US equity stake deepens support for Lithium Americas Thacker Pass project
The DOE has restructured its $2.26bn loan by adding equity warrants in Lithium Americas and its GM joint venture. This makes the US government not only a lender but also a partial owner of the Lithium Americas Thacker Pass project. LAC will draw an initial $435mn before the end of 2025, which will fund early construction and infrastructure. The joint venture structure remains intact, with Lithium Americas holding 62pc and operatorship and GM holding 38pc. This equity-linked design aligns incentives across government, miner and automaker, while anchoring long-term US battery material security.
The Thacker Pass development targets 160,000 t/yr of lithium carbonate across five phases. Each phase is planned at 40,000 t/yr, providing staged capacity that can track market demand. This phased approach reduces execution risk and gives lenders more confidence in the project ramp-up. It also lets the partners adjust capex timing if pricing or EV demand changes. For the DOE, the structure supports a scalable North American supply chain that can feed US gigafactories and reduce reliance on foreign lithium.

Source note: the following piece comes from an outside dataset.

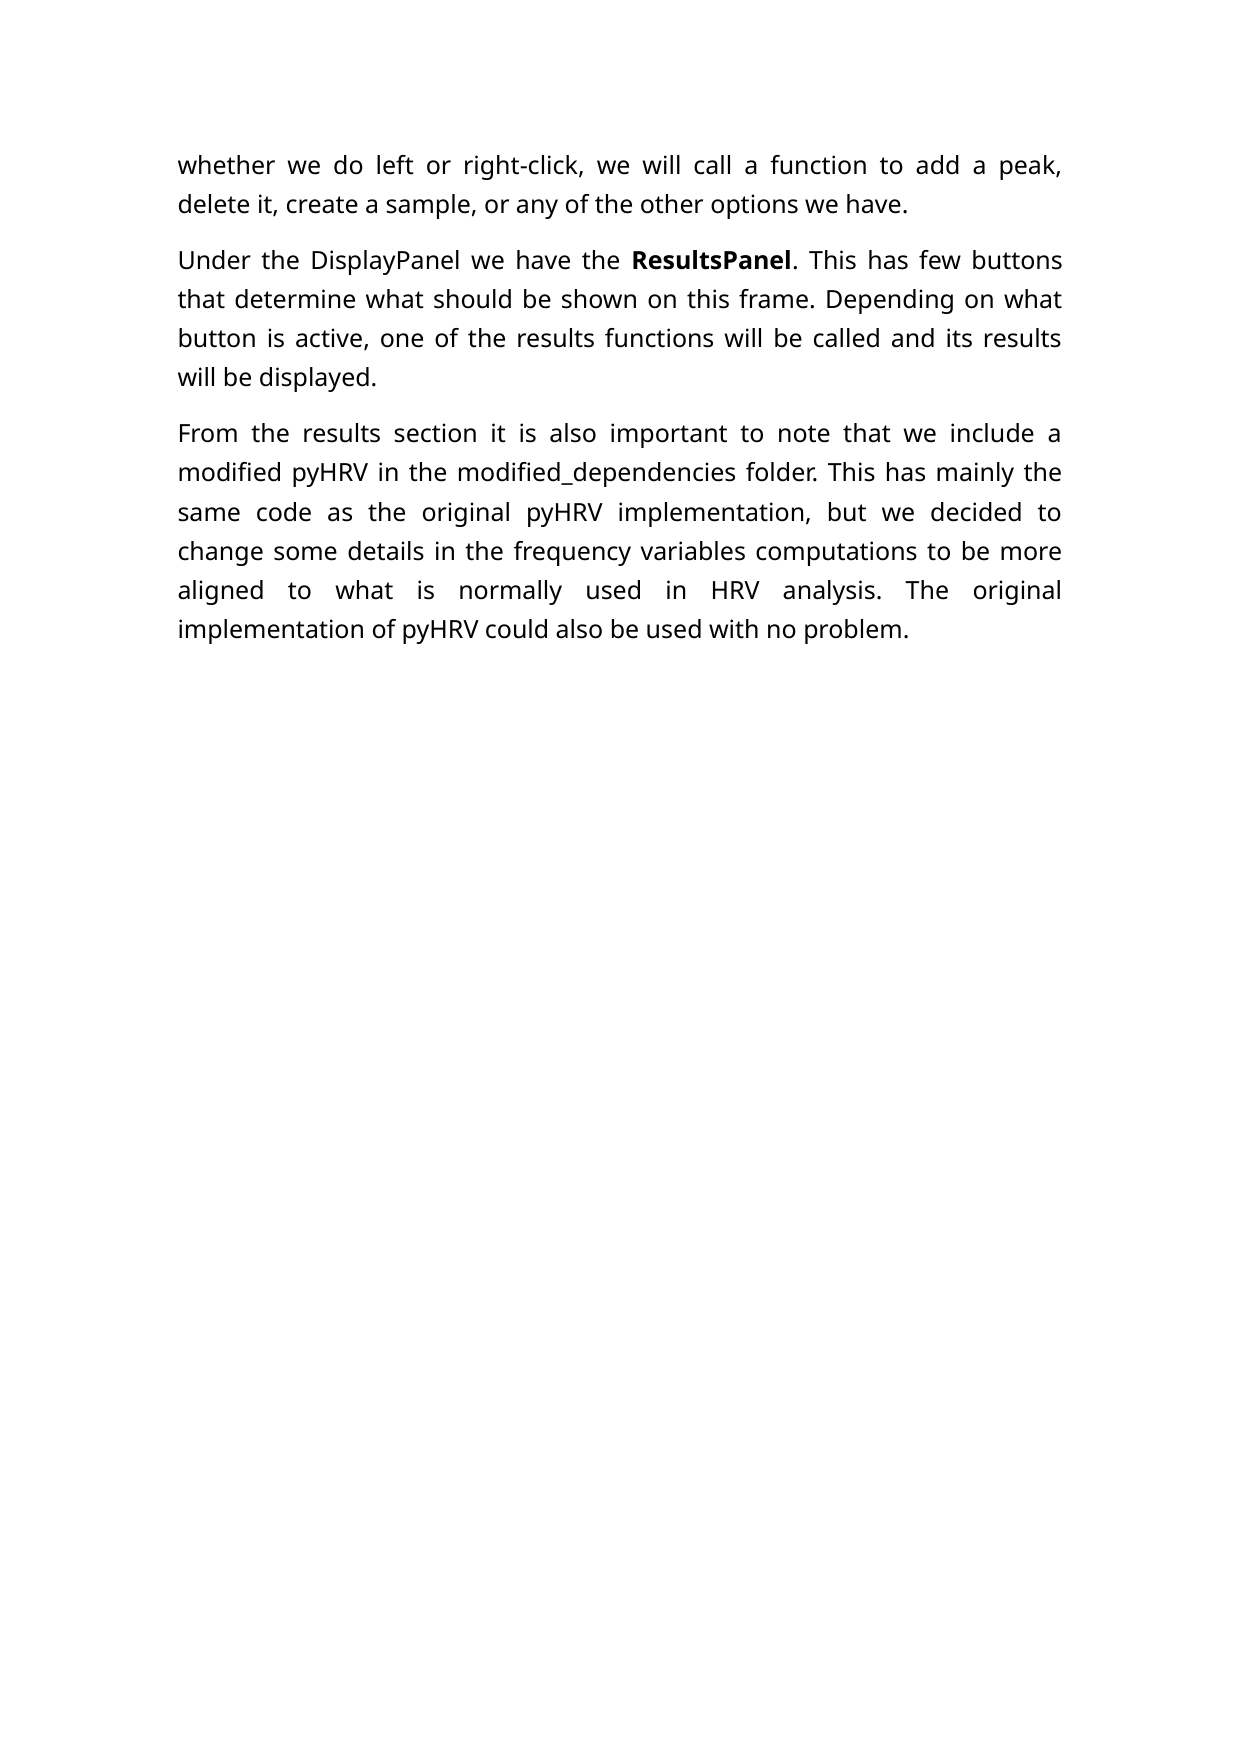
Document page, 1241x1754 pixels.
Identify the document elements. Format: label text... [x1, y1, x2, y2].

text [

GM will also amend its offtake agreement to allow additional buyers into the portfolio. Under the existing terms, GM can take up to 100pc of Phase 1 and 38pc of total production for 20 years. The updated agreement will free some Phase 1 volumes for third-party offtake contracts. That shift reflects slower US EV adoption than previously expected and uncertainty after the expiry of key tax credits at the end of September. It also allows Lithium Americas to diversify its customer base and reduce single-buyer exposure.

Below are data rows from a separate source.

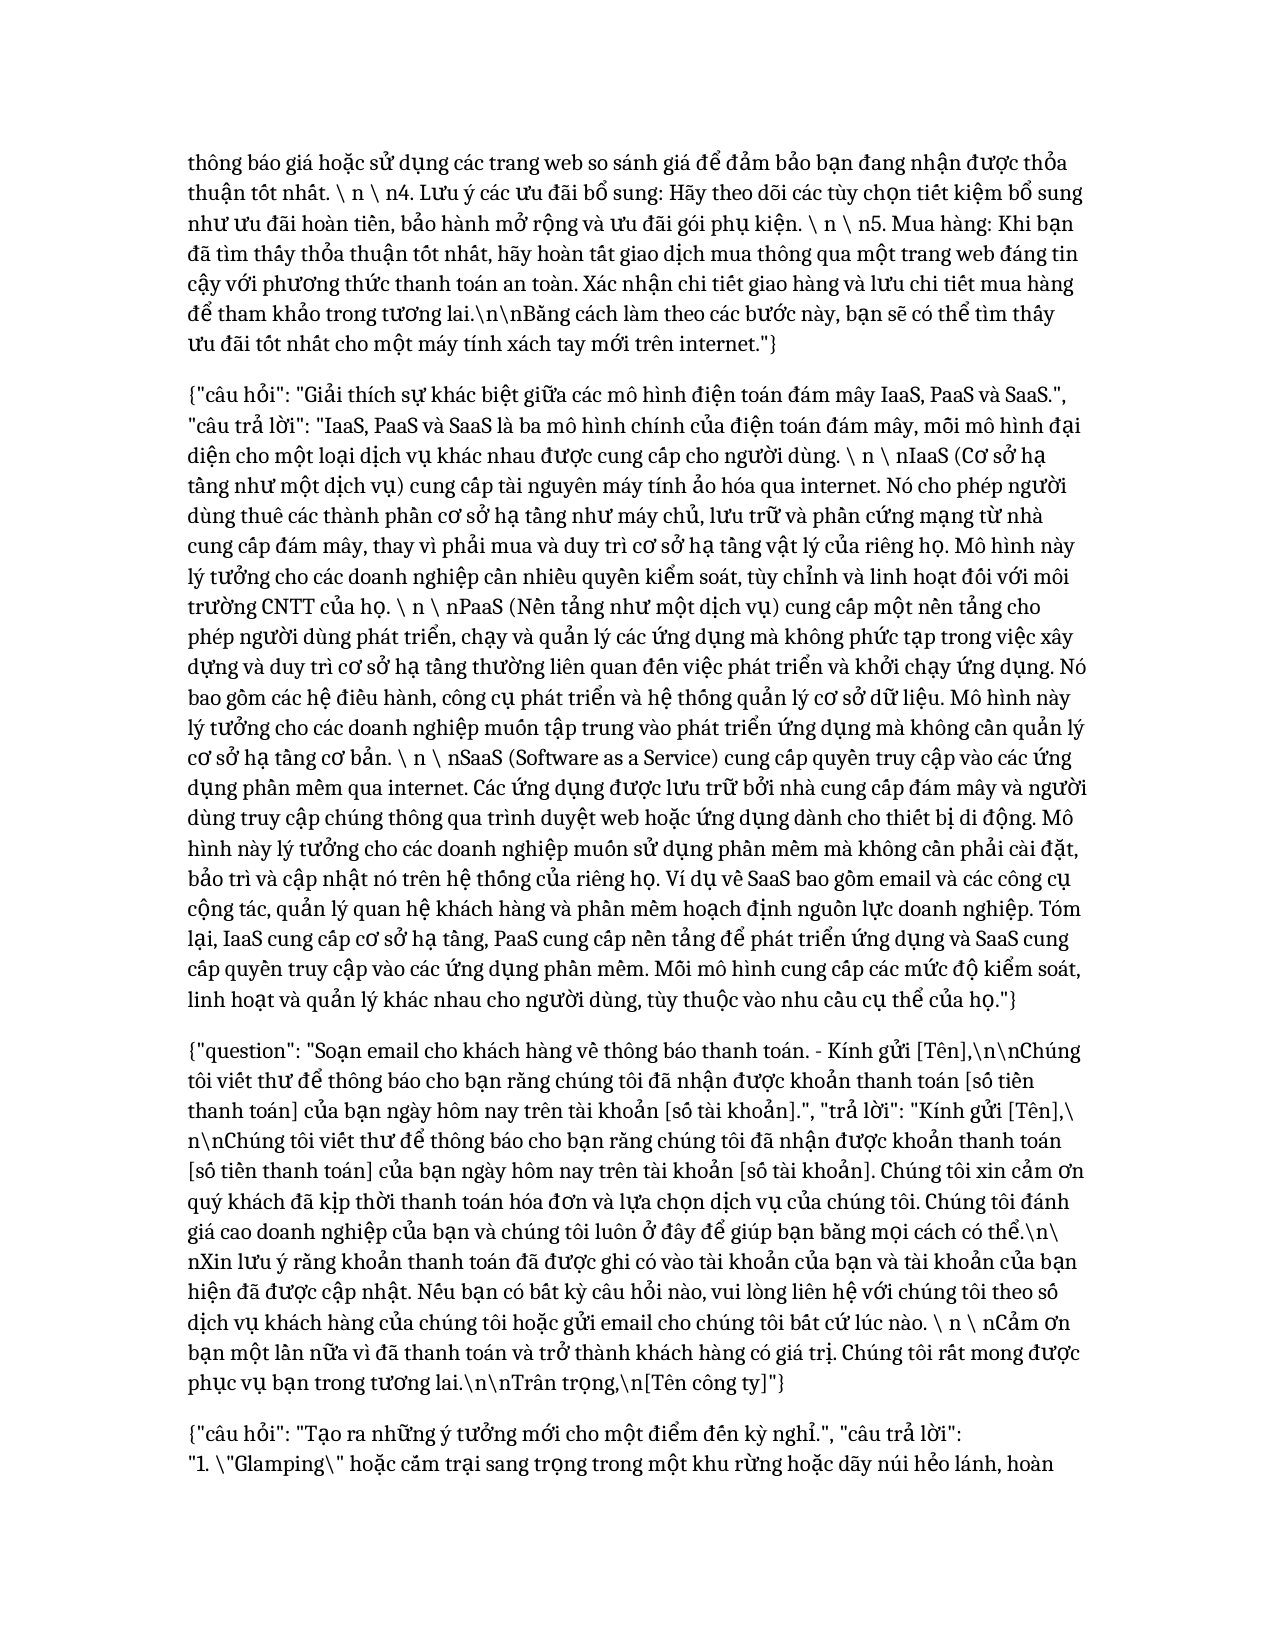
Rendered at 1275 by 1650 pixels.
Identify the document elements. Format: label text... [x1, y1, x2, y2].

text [187, 150, 1087, 358]
text {"question": "Soạn email cho khách hàng về thông báo thanh toán. - Kính gửi [Tên],\n\nChúng tôi viết thư để thông báo cho bạn rằng chúng tôi đã nhận được khoản thanh toán [số tiền thanh toán] của bạn ngày hôm nay trên tài khoản [số tài khoản].", "trả lời": "Kính gửi [Tên],\n\nChúng tôi viết thư để thông báo cho bạn rằng chúng tôi đã nhận được khoản thanh toán [số tiền thanh toán] của bạn ngày hôm nay trên tài khoản [số tài khoản]. Chúng tôi xin cảm ơn quý khách đã kịp thời thanh toán hóa đơn và lựa chọn dịch vụ của chúng tôi. Chúng tôi đánh giá cao doanh nghiệp của bạn và chúng tôi luôn ở đây để giúp bạn bằng mọi cách có thể.\n\nXin lưu ý rằng khoản thanh toán đã được ghi có vào tài khoản của bạn và tài khoản của bạn hiện đã được cập nhật. Nếu bạn có bất kỳ câu hỏi nào, vui lòng liên hệ với chúng tôi theo số dịch vụ khách hàng của chúng tôi hoặc gửi email cho chúng tôi bất cứ lúc nào. \ n \ nCảm ơn bạn một lần nữa vì đã thanh toán và trở thành khách hàng có giá trị. Chúng tôi rất mong được phục vụ bạn trong tương lai.\n\nTrân trọng,\n[Tên công ty]"} [187, 1037, 1087, 1396]
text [187, 1421, 1087, 1477]
text {"câu hỏi": "Giải thích sự khác biệt giữa các mô hình điện toán đám mây IaaS, PaaS và SaaS.", "câu trả lời": "IaaS, PaaS và SaaS là ba mô hình chính của điện toán đám mây, mỗi mô hình đại diện cho một loại dịch vụ khác nhau được cung cấp cho người dùng. \ n \ nIaaS (Cơ sở hạ tầng như một dịch vụ) cung cấp tài nguyên máy tính ảo hóa qua internet. Nó cho phép người dùng thuê các thành phần cơ sở hạ tầng như máy chủ, lưu trữ và phần cứng mạng từ nhà cung cấp đám mây, thay vì phải mua và duy trì cơ sở hạ tầng vật lý của riêng họ. Mô hình này lý tưởng cho các doanh nghiệp cần nhiều quyền kiểm soát, tùy chỉnh và linh hoạt đối với môi trường CNTT của họ. \ n \ nPaaS (Nền tảng như một dịch vụ) cung cấp một nền tảng cho phép người dùng phát triển, chạy và quản lý các ứng dụng mà không phức tạp trong việc xây dựng và duy trì cơ sở hạ tầng thường liên quan đến việc phát triển và khởi chạy ứng dụng. Nó bao gồm các hệ điều hành, công cụ phát triển và hệ thống quản lý cơ sở dữ liệu. Mô hình này lý tưởng cho các doanh nghiệp muốn tập trung vào phát triển ứng dụng mà không cần quản lý cơ sở hạ tầng cơ bản. \ n \ nSaaS (Software as a Service) cung cấp quyền truy cập vào các ứng dụng phần mềm qua internet. Các ứng dụng được lưu trữ bởi nhà cung cấp đám mây và người dùng truy cập chúng thông qua trình duyệt web hoặc ứng dụng dành cho thiết bị di động. Mô hình này lý tưởng cho các doanh nghiệp muốn sử dụng phần mềm mà không cần phải cài đặt, bảo trì và cập nhật nó trên hệ thống của riêng họ. Ví dụ về SaaS bao gồm email và các công cụ cộng tác, quản lý quan hệ khách hàng và phần mềm hoạch định nguồn lực doanh nghiệp. Tóm lại, IaaS cung cấp cơ sở hạ tầng, PaaS cung cấp nền tảng để phát triển ứng dụng và SaaS cung cấp quyền truy cập vào các ứng dụng phần mềm. Mỗi mô hình cung cấp các mức độ kiểm soát, linh hoạt và quản lý khác nhau cho người dùng, tùy thuộc vào nhu cầu cụ thể của họ."} [187, 382, 1087, 1013]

Lithium Americas Thacker Pass project balances market risk and supply security
The Lithium Americas Thacker Pass project is now a test case for how policy-backed critical mineral projects manage demand cycles. On one hand, government equity and cheap debt lower financing costs and signal strong policy support. On the other, the partners must adapt to a softer EV sales trajectory and evolving battery chemistries. Allowing third-party offtake from early phases helps ensure plant utilisation and broader market participation. It also widens the strategic impact of Thacker Pass beyond a single OEM.
At the same time, the project remains central to US ambitions for a resilient battery supply chain. Domestic lithium carbonate output can reduce exposure to price spikes, export controls and shipping disruptions. The phased build-out allows careful monitoring of market conditions while keeping long-term capacity targets intact. If EV adoption reaccelerates later in the decade, Thacker Pass will already have a built foundation for further expansion.
The Metalnomist Commentary
The DOE’s equity stake turns Thacker Pass into a flagship example of industrial policy meeting market reality. The Lithium Americas Thacker Pass project gains financial strength and strategic backing, but must now prove it can thrive in a slower, more competitive EV landscape. For battery and automaker supply chains, the real story is optionality: diversified offtake and phased growth give this project room to adjust without losing strategic relevance.